Listen and Transcribe

If you already know that you wanted the recorded speech to be converted to text, you can do it in one step, reducing the amount of code you need to write and also reducing latency. Using the ListenAndTranscribe method, the audio that is recorded automatically starts uploading as soon as you call the method and transcription begins. When the audio recording ends, you get back the final transcription.

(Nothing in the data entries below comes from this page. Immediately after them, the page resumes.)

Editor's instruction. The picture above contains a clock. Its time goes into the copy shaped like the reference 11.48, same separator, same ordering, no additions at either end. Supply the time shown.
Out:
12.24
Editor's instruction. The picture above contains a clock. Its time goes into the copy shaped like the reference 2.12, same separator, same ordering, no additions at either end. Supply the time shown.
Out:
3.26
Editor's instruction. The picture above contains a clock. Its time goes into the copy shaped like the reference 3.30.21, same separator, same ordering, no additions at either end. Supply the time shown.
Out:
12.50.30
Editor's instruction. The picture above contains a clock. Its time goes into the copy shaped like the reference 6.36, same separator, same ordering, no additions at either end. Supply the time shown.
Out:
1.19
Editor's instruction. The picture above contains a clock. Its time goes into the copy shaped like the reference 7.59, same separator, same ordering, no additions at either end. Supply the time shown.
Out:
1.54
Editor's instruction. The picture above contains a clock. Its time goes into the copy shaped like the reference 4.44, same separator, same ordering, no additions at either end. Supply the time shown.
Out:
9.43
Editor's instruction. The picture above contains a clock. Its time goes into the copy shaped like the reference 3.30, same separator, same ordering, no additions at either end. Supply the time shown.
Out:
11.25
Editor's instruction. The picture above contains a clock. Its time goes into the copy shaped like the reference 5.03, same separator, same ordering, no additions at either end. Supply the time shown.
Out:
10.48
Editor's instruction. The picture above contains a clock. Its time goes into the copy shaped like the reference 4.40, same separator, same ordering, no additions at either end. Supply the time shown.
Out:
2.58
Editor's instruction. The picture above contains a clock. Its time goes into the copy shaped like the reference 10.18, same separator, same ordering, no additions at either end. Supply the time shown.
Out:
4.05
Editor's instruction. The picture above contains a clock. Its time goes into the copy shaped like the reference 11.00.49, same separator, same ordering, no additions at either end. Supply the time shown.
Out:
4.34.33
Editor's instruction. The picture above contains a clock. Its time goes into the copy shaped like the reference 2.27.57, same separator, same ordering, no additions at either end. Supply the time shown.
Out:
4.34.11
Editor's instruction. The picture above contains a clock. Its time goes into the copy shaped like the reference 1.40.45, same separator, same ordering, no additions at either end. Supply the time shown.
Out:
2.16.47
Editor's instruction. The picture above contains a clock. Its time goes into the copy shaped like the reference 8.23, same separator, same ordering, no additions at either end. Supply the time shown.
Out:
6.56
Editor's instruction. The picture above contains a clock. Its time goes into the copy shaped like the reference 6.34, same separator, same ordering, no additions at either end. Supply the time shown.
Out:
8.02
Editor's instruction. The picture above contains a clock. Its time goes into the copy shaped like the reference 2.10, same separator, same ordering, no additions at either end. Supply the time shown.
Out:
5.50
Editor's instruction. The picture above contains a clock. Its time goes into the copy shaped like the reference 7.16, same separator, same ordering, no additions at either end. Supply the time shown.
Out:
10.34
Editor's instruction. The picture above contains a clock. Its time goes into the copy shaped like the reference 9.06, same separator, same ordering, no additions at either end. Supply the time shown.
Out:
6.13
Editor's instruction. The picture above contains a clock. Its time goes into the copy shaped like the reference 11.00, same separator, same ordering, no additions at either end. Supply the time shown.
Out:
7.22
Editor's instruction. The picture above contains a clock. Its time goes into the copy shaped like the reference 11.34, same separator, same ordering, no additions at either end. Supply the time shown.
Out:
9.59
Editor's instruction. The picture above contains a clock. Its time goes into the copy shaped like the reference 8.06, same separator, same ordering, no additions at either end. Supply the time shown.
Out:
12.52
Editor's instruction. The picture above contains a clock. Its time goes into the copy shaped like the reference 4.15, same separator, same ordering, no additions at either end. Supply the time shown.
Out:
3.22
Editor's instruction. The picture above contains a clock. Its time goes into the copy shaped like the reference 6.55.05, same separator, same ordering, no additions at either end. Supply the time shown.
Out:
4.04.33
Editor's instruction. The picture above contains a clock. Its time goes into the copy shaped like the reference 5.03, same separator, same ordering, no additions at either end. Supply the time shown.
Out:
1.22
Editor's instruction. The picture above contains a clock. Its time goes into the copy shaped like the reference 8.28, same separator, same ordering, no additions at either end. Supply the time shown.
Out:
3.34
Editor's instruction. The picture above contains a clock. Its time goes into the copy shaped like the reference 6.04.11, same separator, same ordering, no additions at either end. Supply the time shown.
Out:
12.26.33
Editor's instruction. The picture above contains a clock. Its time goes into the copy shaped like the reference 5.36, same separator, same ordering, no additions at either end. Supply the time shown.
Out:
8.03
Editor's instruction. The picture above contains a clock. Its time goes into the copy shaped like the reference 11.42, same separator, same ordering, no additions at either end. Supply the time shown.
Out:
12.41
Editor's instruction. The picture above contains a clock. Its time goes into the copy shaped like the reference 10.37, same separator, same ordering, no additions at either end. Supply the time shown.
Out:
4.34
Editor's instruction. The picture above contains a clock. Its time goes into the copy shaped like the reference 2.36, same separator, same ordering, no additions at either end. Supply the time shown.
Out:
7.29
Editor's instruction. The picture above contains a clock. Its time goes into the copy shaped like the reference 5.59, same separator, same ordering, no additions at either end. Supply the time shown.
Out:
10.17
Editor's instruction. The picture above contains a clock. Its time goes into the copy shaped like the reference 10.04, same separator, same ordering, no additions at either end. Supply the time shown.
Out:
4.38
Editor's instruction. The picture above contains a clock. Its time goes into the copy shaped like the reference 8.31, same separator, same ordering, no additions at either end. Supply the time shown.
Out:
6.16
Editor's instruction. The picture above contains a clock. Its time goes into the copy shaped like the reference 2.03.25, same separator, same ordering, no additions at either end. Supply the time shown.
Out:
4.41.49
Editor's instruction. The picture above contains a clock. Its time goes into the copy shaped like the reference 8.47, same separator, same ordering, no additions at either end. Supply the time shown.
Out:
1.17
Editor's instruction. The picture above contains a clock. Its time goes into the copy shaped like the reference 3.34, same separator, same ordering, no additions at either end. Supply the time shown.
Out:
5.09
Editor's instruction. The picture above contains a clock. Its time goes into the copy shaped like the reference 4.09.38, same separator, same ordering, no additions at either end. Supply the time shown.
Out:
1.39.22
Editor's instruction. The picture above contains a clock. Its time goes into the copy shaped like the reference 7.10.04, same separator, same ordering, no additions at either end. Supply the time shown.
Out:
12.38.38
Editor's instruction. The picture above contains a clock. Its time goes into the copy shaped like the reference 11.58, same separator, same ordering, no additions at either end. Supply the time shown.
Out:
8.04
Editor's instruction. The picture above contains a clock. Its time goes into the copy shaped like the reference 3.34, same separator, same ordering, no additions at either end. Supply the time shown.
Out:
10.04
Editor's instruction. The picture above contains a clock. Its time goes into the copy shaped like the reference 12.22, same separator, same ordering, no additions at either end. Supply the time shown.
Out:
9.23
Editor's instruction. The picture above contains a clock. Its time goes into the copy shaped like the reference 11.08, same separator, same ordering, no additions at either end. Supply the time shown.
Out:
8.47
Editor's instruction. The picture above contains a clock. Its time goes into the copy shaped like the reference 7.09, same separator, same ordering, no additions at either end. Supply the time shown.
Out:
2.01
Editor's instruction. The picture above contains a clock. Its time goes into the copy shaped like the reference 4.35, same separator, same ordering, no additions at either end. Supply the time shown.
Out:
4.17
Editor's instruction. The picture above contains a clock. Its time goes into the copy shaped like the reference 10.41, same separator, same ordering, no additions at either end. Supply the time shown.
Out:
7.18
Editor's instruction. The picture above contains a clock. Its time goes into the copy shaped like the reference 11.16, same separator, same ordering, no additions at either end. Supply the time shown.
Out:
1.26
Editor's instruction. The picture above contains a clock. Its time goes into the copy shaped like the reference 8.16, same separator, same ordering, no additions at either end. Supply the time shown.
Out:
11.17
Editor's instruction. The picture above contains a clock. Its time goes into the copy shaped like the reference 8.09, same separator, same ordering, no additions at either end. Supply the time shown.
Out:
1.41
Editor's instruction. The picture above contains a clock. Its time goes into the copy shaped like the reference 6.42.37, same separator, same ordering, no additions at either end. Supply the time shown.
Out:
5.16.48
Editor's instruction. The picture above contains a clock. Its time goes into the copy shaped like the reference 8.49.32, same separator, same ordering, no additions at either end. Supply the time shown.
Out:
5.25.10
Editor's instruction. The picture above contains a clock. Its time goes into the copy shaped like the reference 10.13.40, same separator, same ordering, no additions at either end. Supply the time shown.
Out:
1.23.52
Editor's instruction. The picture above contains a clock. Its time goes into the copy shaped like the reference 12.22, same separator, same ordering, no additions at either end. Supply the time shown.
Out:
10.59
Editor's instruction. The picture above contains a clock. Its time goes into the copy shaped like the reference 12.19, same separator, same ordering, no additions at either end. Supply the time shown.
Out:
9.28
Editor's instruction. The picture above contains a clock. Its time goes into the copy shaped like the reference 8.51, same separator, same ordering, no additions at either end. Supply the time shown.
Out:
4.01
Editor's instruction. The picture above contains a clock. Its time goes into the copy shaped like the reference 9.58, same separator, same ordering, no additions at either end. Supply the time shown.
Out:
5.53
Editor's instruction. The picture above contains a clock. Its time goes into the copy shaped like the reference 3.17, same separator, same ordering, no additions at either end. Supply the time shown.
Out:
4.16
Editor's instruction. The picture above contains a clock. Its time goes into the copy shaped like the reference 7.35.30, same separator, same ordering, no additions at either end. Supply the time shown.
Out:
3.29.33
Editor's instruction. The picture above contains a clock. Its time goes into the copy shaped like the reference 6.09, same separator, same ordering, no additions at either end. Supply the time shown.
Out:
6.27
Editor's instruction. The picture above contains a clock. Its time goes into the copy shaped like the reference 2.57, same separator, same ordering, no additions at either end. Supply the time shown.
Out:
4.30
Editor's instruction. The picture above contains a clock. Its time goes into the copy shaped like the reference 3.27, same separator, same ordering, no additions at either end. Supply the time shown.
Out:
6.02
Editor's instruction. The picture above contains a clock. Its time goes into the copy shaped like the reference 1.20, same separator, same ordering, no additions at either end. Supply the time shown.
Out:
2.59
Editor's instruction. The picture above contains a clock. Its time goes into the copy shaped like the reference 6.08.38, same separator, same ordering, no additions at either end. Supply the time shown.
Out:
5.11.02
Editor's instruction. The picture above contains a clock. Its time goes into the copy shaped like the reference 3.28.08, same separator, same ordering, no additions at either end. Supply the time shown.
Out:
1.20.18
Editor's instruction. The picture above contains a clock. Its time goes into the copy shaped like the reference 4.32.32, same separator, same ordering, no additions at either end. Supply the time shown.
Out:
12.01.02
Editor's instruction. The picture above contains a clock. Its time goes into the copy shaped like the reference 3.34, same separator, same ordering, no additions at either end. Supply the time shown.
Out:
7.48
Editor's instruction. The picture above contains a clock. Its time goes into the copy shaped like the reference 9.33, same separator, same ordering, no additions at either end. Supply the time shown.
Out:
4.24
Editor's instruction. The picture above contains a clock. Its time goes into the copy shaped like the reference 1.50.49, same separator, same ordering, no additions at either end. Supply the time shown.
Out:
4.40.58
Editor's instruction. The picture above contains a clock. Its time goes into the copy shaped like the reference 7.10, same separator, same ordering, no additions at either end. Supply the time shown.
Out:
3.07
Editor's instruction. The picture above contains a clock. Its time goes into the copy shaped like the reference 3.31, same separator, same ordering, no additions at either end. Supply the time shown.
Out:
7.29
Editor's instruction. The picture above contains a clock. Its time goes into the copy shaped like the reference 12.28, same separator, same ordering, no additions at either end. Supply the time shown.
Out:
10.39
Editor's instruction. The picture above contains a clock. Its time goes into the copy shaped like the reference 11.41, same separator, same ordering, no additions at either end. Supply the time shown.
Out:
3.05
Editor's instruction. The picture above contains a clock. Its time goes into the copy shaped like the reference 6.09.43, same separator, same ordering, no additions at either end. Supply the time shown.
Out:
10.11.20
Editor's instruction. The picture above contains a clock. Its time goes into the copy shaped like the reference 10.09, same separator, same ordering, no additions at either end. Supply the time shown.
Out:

import aurora from "auroraapi";
import { Text } from "auroraapi/text";
import {
  createDefaultListenParams,
  listenAndTranscribe,
  continuouslyListenAndTranscribe,
} from "auroraapi/speech";

aurora.config.appId    = "YOUR_APP_ID";
aurora.config.appToken = "YOUR_APP_TOKEN";

/**
 * This callback is used to handle each Text object generated by 
 * `continuouslyListenAndTranscribe`.
 */
const listenHandler = (text?: Text, error?: Error) => {
  if (error || !text) {
    return false;
  }
  
  console.log(`Transcript: ${text.text}`);
  return true;
};

/**
 * Continuously listen and convert to text. Discarding leading silence,
 * this will listen for up to 1s of consecutive silence and simultaneously
 * stream the audio to the Aurora API server. Once the function signals the
 * end of the audio, the transcript will be immediately available to the 
 * callback function. The function stops when the callback returns false;
 */
(async function() {
  const params = createDefaultListenParams();
  
  // use this one to listen and transcribe once
  const text = await listenAndTranscribe();
  
  // use this one to continuously listen and transcribe
  await continuouslyListenAndTranscribe(params, listenHandler)
})();

Listen and echo example

import aurora from "auroraapi";
import { Text } from "auroraapi/text";
import {
  createDefaultListenParams,
  continuouslyListenAndTranscribe,
} from "auroraapi/speech";

aurora.config.appId    = "YOUR_APP_ID";
aurora.config.appToken = "YOUR_APP_TOKEN";

/**
 * This callback is used to handle each Text object generated by 
 * `continuouslyListenAndTranscribe`.
 */
const listenHandler = (text?: Text, error?: Error) => {
  if (error || !text) {
    return false;
  }
  
  // convert each transcribed speech segment back to speech and play
  // the resulting audio.
  text.speech()
    .then(s => s.audio.play())
    .catch(console.error);
  return true;
};

/**
 * Continuously listen and convert to text. Discarding leading silence,
 * this will listen for up to 1s of consecutive silence and simultaneously
 * stream the audio to the Aurora API server. Once the function signals the
 * end of the audio, the transcript will be immediately available to the 
 * callback function. The function stops when the callback returns false;
 */
(async function() {
  const params = createDefaultListenParams();
  await continuouslyListenAndTranscribe(params, listenHandler)
})();

Interpret (Language Understanding)

The interpret service allows you to take any Aurora Text object and understand the user's intent and extract additional query information. Interpret can only be called on Text objects and return Interpret objects after completion. To convert a user's speech into and Interpret object, it must be converted to text first.

Basic example

import aurora from "auroraapi";
import { Text } from "auroraapi/text";

aurora.config.appId    = "YOUR_APP_ID";
aurora.config.appToken = "YOUR_APP_TOKEN";

(async function() {
  // create a Text object
  const text = new Text("what is the time in los angeles");

  // call the interpret service. This returns an "Interpret" object
  const i = await text.interpret();

  // get the user's intent
  console.log(i.intent); // time

  // get any additional information
  console.log(i.entities); // { "location": "los angeles" }
})();

User query example

// requires synchronous readline npm package
const readlineSync = require('readline-sync');

(async function() {
  while (true){
  // repeatedly ask the user to enter a command
  const text = readlineSync.question('Enter a command: ');
  if (text.localeCompare('quit') == 0){
    break;
  }

  // interpret and print the results
  const i = await (new Text(text)).interpret();
  console.log(i.intent, i.entities);
  }
})();

Smart Lamp

This example shows how easy it is to voice-enable a smart lamp. It responds to queries in the form of "turn on the lights" or "turn off the lamp". You define what object you're listening for (so that you can ignore queries like "turn on the music").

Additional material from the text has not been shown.